# Extrait choisi:
La controverse autour de la boxeuse Imane Khelif a été ravivée récemment, suite à la divulgation d’un test révélant la présence de chromosomes masculins. Ce sujet délicat soulève des questions sur l’identité de genre et les critères de qualification dans le monde du sport.
Le débat s’intensifie alors que les instances sportives et le public tentent de trouver un équilibre entre inclusion et équité compétitive. Les implications de cette révélation pourraient non seulement affecter la carrière d’Imane Khelif, mais aussi influencer les futures politiques et régulations au sein du sport international.

Ce Dimanche, le site américain 3 Wire Sports a dévoilé un article troublant concernant la boxeuse algérienne Imane Khelif, qui avait triomphé aux Jeux Olympiques de Paris en 2024 dans la catégorie des moins de 66 kilogrammes. Selon cet article, des tests génétiques réalisés en Inde lors des Championnats mondiaux de 2023 auraient révélé la présence de chromosomes masculins chez Khelif.

Cependant, le Comité international olympique (CIO) remet en question la validité de ces examens, qui auraient été réalisés à la demande de l’Association Internationale de Boxe (IBA), connue autrefois comme la fédération responsable de la boxe amateure. Cette controverse suscite de nombreuses interrogations et pourrait avoir des répercussions sur l’univers de la boxe amateur et sur le parcours de l’athlète.

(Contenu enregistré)
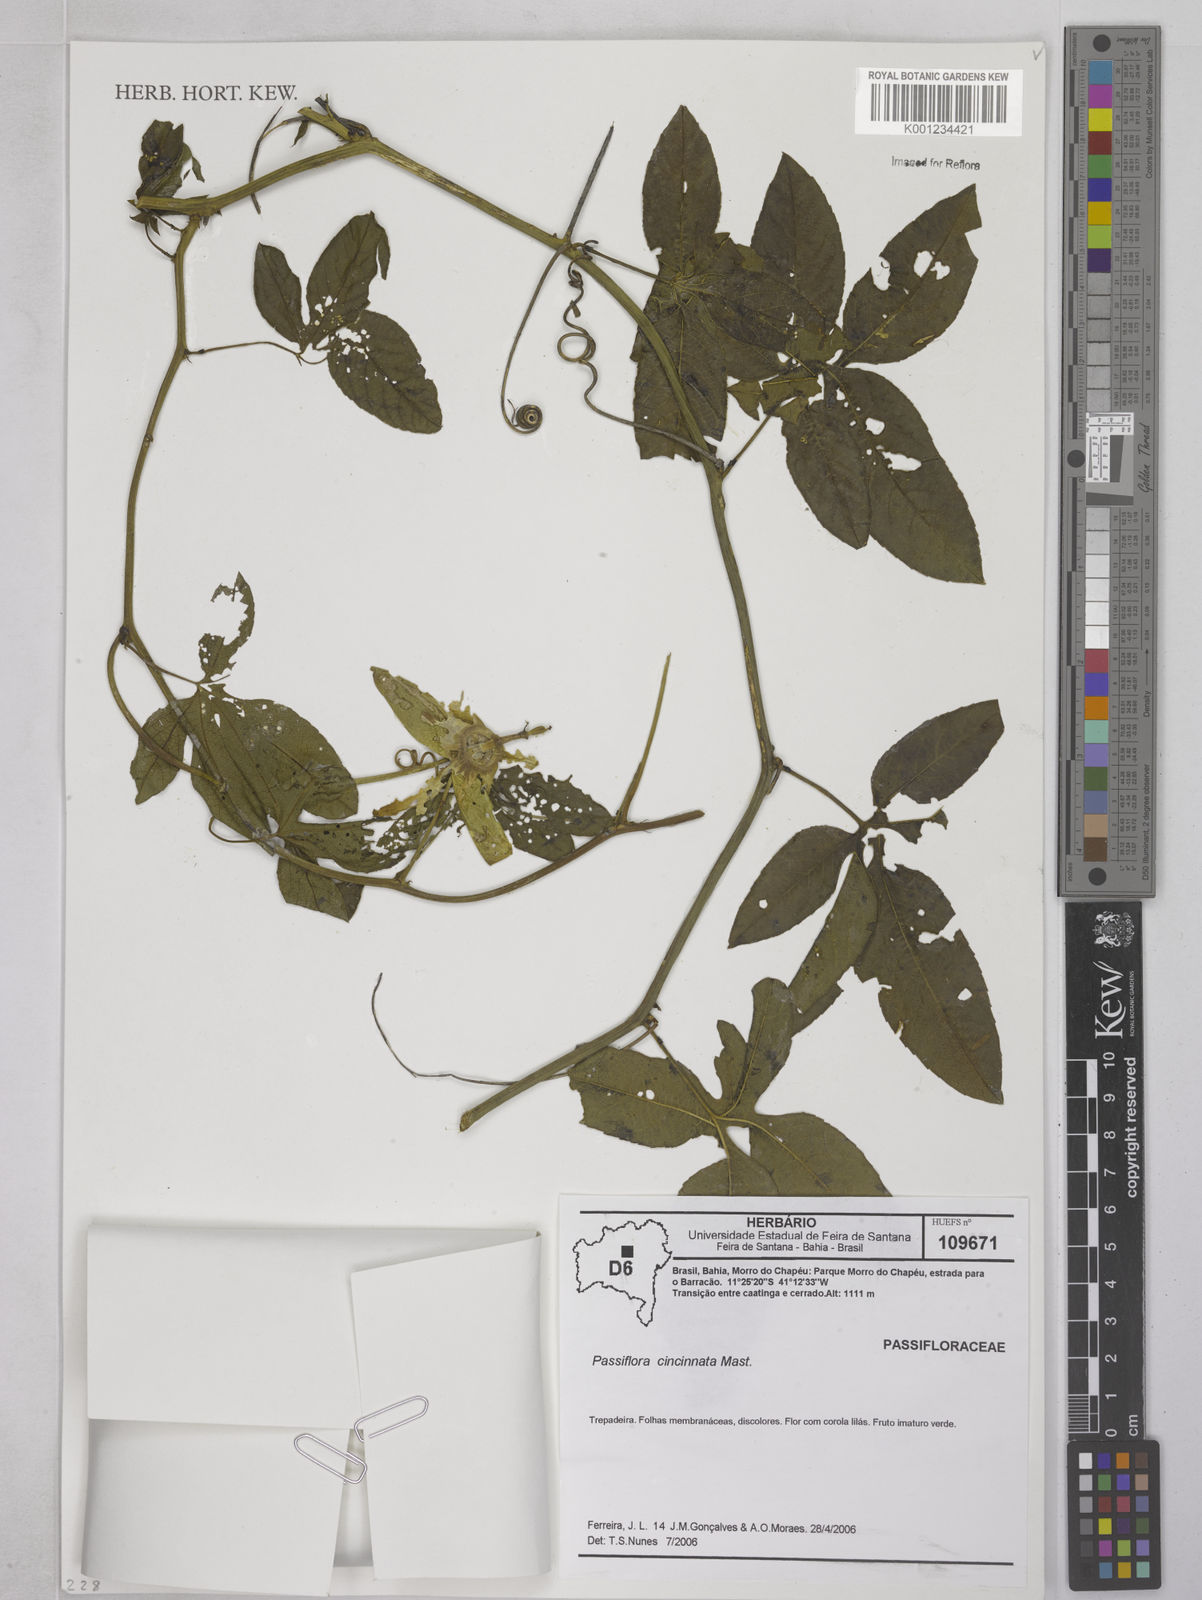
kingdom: Plantae
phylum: Tracheophyta
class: Magnoliopsida
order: Malpighiales
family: Passifloraceae
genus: Passiflora
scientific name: Passiflora cincinnata
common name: Crato passionvine
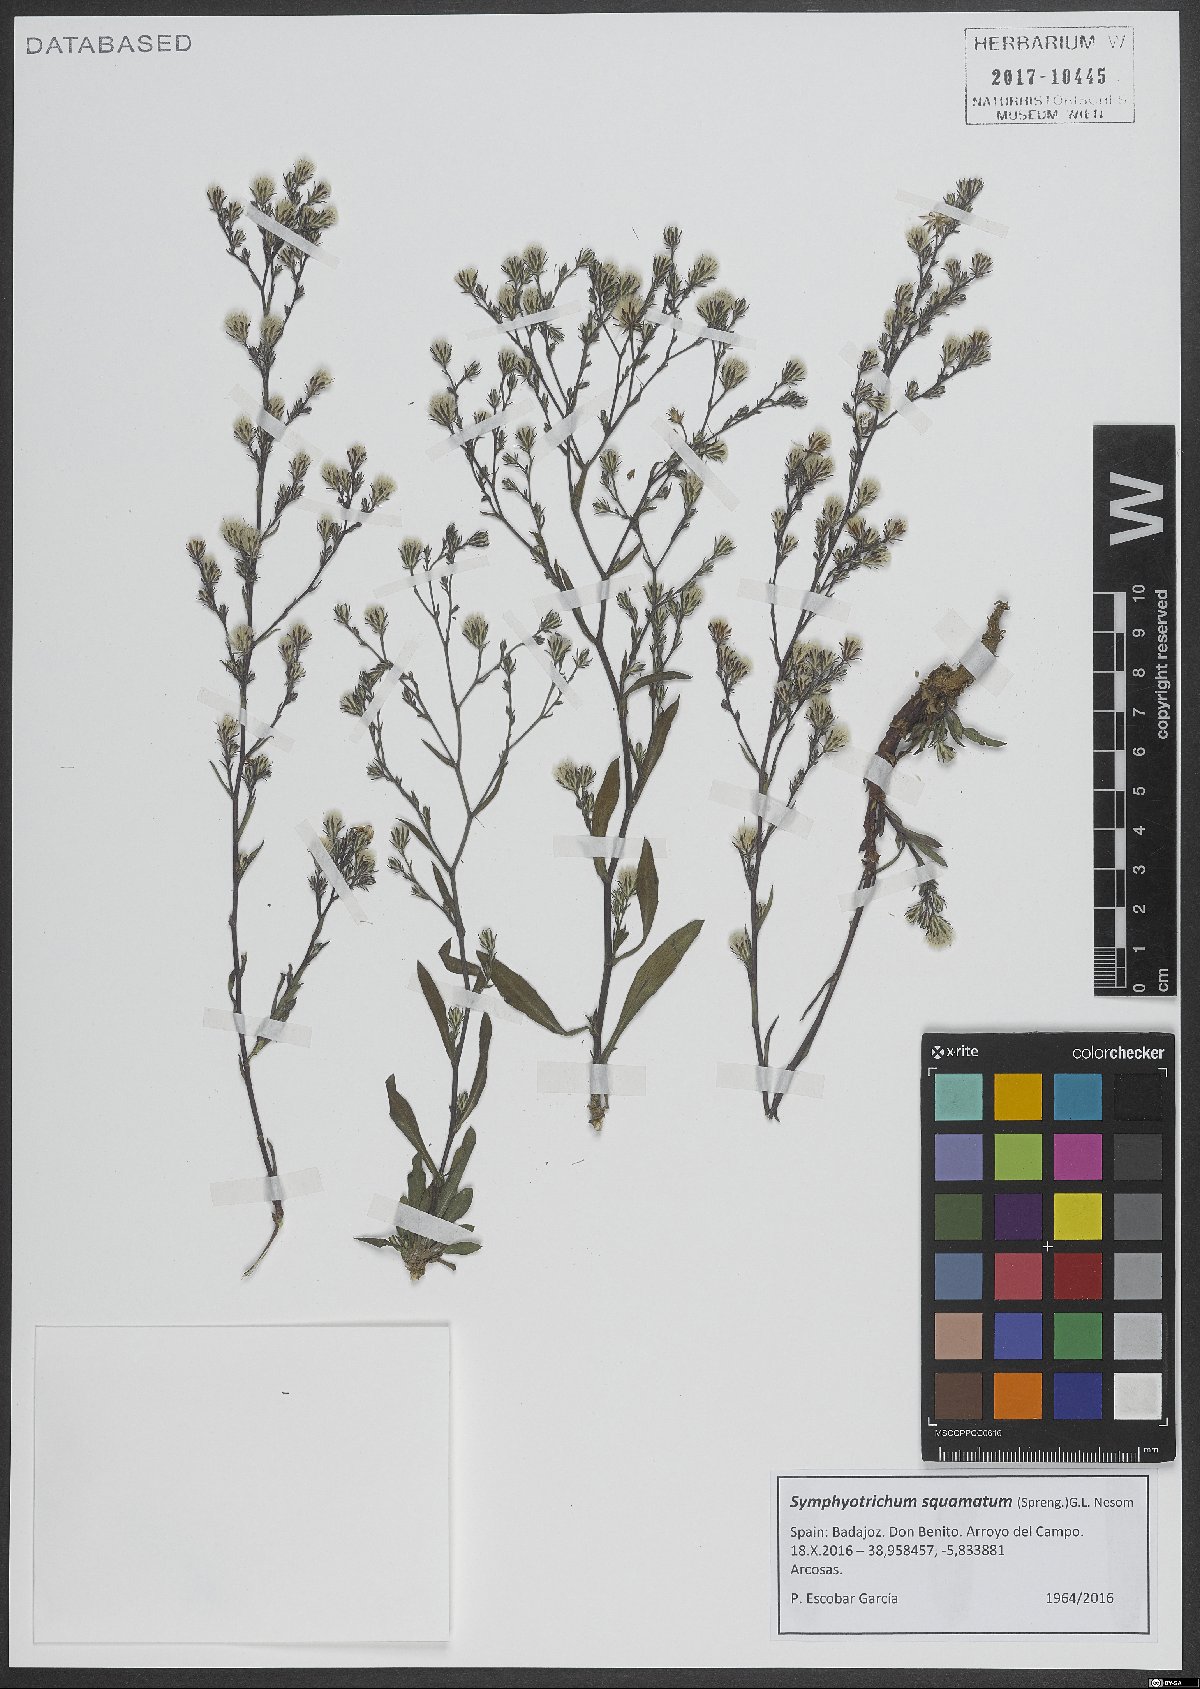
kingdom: Plantae
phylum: Tracheophyta
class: Magnoliopsida
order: Asterales
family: Asteraceae
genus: Symphyotrichum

# Consignes:
1) Recopiez tout le passage de l'extrait sur Imane Khelif, depuis « La controverse autour » jusqu'à « du sport international. ».
2) Répondez brièvement aux questions suivantes d'après l'extrait sur Imane Khelif :
(a) Quel site a dévoilé l'article sur la boxeuse ?
(b) Dans quel pays les tests génétiques auraient-ils été réalisés ?
(c) À la demande de quelle organisation ces examens auraient-ils été réalisés ?

# Réponses attendues:
1)
La controverse autour de la boxeuse Imane Khelif a été ravivée récemment, suite à la divulgation d’un test révélant la présence de chromosomes masculins. Ce sujet délicat soulève des questions sur l’identité de genre et les critères de qualification dans le monde du sport.
Le débat s’intensifie alors que les instances sportives et le public tentent de trouver un équilibre entre inclusion et équité compétitive. Les implications de cette révélation pourraient non seulement affecter la carrière d’Imane Khelif, mais aussi influencer les futures politiques et régulations au sein du sport international.

2)
(a) Le site américain 3 Wire Sports.
(b) En Inde.
(c) L'Association Internationale de Boxe (IBA).